#### Brief
Copy each line of the records below that mentions the word "hand".

#### Dataset excerpts
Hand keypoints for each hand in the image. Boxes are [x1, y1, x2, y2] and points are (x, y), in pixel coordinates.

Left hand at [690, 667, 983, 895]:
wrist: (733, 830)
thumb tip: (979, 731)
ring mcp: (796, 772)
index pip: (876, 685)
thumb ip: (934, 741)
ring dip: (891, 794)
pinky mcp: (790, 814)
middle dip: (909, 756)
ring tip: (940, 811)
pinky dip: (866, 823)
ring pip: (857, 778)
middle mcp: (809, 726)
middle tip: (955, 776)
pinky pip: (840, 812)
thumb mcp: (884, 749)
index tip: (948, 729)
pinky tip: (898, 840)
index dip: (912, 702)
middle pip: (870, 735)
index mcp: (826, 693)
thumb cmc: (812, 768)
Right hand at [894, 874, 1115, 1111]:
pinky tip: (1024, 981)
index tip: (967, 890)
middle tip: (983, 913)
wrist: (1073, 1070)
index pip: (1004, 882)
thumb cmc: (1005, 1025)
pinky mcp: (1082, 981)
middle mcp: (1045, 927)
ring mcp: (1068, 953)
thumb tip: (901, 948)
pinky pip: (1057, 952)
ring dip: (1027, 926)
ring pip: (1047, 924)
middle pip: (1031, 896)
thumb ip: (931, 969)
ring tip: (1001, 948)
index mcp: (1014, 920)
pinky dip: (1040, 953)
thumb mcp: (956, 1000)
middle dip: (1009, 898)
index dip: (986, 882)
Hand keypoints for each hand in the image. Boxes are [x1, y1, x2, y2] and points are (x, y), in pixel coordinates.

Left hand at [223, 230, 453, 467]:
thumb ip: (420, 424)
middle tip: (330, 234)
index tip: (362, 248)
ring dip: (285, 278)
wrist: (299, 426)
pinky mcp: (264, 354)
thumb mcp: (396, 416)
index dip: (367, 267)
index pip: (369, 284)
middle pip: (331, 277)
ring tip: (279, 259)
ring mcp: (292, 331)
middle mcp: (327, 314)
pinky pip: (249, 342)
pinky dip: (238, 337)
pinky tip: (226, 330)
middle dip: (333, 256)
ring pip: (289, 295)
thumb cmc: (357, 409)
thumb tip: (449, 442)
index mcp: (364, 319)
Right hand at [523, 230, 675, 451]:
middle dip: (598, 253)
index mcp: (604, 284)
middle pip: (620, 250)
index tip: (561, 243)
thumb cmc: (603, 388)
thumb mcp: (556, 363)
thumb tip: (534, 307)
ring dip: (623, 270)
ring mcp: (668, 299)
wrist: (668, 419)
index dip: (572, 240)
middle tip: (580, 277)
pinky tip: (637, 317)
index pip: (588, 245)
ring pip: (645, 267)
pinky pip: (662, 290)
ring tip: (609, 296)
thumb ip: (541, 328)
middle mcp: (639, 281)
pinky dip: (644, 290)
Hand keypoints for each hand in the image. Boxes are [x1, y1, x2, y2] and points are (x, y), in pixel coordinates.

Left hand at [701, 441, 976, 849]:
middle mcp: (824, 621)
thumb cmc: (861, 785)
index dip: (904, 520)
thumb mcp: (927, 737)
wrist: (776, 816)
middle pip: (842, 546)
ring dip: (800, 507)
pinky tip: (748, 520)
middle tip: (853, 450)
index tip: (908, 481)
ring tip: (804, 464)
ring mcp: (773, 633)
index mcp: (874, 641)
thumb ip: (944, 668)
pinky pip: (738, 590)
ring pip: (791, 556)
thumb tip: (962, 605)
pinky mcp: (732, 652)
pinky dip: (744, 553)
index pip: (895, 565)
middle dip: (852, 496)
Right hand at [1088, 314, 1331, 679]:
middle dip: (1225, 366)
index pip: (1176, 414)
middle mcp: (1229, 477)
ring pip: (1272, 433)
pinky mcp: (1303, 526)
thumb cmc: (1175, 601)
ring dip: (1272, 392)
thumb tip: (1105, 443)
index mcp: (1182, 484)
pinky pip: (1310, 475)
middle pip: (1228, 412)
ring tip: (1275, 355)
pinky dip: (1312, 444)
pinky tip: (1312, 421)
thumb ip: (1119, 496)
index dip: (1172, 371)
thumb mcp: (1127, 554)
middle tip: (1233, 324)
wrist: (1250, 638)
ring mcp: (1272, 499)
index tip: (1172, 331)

#### Answer to this task
Hand keypoints for each hand in the image. Boxes are [x1, y1, x2, y2] and points are (x, y), in pixel coordinates.
Left hand at [690, 667, 983, 895]:
Right hand at [894, 874, 1115, 1111]:
Hand keypoints for each hand in the image. Boxes are [x1, y1, x2, y2] and points are (x, y), in pixel coordinates.
Left hand at [223, 230, 453, 467]:
Right hand at [523, 230, 675, 451]:
Hand keypoints for each hand in the image. Boxes are [x1, y1, x2, y2] and points are (x, y), in pixel coordinates.
Left hand at [701, 441, 976, 849]:
Right hand at [1088, 314, 1331, 679]:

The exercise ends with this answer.